◆ **What the task asks**
Extend the article on the Meta Connect event from its last sentence, continuing its overview of the announcements.

◆ **Passage to read**
The 25th September saw the yearly and much anticipated Meta Connect event take place, and we had some cracking announcements from the Menlo Park company. Let’s delve right in and get to the bones of what is up and coming in the technology giant.

Keynote Takeaways

Mark Zuckerberg started the conference with an action-packed overview of the latest company developments, and a basic roadmap for the next twelve months. The fifty-one-minute speech featured a number of main updates:

Meta Quest 3S

The first thing that Meta CEO revealed during the event was the Quest 3S, which is now available to buy, with the US price of the headset being set at $299, and available in the UK for around £289 for a 128GB version. The 256GB version currently comes in at around £90 more, which is still lower than the price tag of $499.99 that was attached to the Quest 3 when it was released the previous year. Additionally, this version will be a fraction of what Apple’s Vision Pro costs, which comes in at almost $3,500. In terms of technological capabilities, the Quest 3S will be exactly as powerful as the Quest 3 was when it is released.

◆ **Given records**
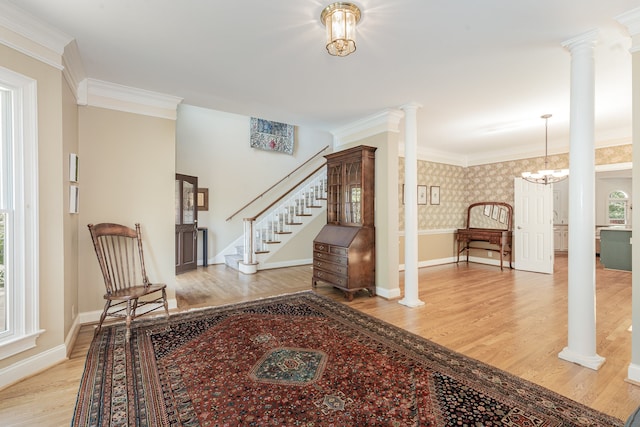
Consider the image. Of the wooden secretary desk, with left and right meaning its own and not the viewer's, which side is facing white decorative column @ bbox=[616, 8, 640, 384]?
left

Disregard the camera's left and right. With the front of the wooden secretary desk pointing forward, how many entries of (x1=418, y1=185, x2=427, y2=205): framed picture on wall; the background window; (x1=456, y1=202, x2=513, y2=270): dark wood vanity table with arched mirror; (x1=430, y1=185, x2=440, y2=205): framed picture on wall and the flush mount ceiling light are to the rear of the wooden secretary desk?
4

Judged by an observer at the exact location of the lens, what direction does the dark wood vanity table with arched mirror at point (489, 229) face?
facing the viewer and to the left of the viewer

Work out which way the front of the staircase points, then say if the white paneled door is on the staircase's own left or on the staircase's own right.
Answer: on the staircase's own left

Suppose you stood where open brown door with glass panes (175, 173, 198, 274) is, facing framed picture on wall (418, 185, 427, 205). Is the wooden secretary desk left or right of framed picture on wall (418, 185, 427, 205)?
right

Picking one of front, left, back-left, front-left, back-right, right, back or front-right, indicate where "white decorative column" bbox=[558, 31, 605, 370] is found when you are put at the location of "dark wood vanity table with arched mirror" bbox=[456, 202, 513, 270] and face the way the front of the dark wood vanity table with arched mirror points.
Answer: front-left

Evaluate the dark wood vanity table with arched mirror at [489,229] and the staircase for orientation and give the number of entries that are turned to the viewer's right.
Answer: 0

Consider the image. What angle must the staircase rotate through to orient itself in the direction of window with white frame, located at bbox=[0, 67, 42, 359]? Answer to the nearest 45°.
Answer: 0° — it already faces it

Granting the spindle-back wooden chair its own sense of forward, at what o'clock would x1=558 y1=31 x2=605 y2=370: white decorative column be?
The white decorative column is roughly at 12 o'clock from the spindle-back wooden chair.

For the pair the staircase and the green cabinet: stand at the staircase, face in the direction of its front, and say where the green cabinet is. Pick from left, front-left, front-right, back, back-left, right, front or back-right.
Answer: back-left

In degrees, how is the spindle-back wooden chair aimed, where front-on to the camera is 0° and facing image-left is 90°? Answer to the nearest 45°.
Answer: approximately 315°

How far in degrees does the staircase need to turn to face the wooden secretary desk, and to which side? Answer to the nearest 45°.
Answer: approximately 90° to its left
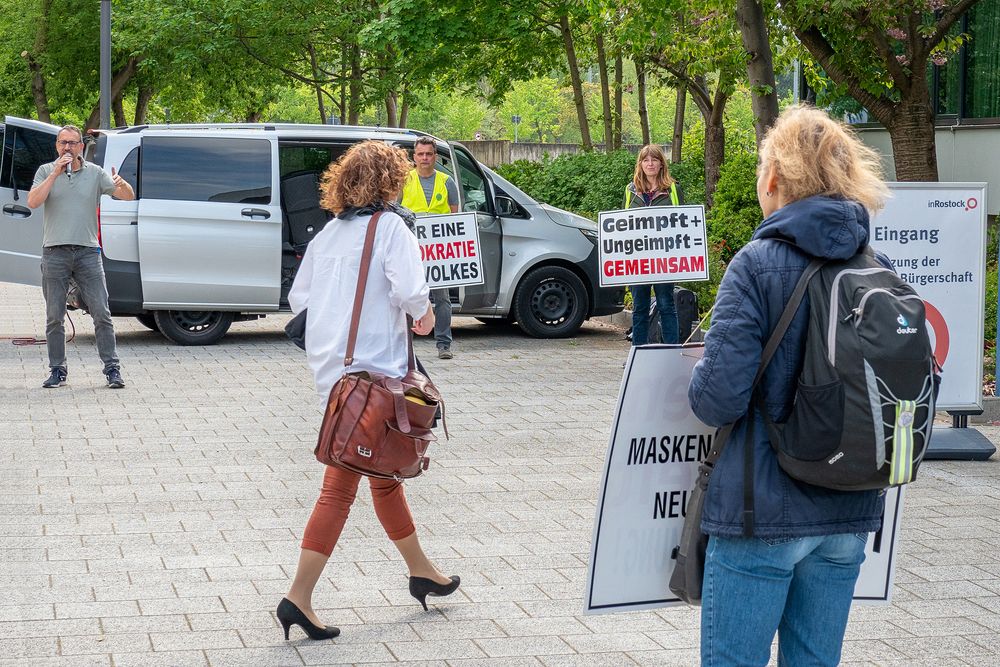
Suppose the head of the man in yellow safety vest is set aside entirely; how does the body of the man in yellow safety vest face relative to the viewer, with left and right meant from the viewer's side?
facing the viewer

◆ **Reply to the exercise**
The Quest 3S will still use the same Qualcomm Snapdragon XR2 Gen 2 chip — which powers the Quest 3 — including its Adreno 740 GPU and 8GB of RAM notwithstanding its lower pricing. Regarding performance parity, that’s as good as it gets; other areas will see some cuts, most notably with relation to the Quest 3S’ optics. In short, it will be able to carry out all of the same operations and use the same applications, with the primary variations being the storage capacity and the resolution of the display. Since the Quest 3 has a pretty impressive resolution, then a small reduction isn’t going to be too much of an issue.

Smart Glasses, and Orion

Next, the CEO went on to announce possibly the most exciting development of the whole event; upgrades to the Meta Ray-Ban smart glasses and the new Orion AR glasses. Meta introduced additional capabilities for its smart glasses, which were manufactured in collaboration with Ray-Ban. These capabilities include the capacity to recall information that the glasses perceive, such as phone numbers or parking locations, as well as live translation. Zuckerberg brought attention to a transparent design that is part of a limited edition and, according to him, demonstrates the technology that is used to power the gadget.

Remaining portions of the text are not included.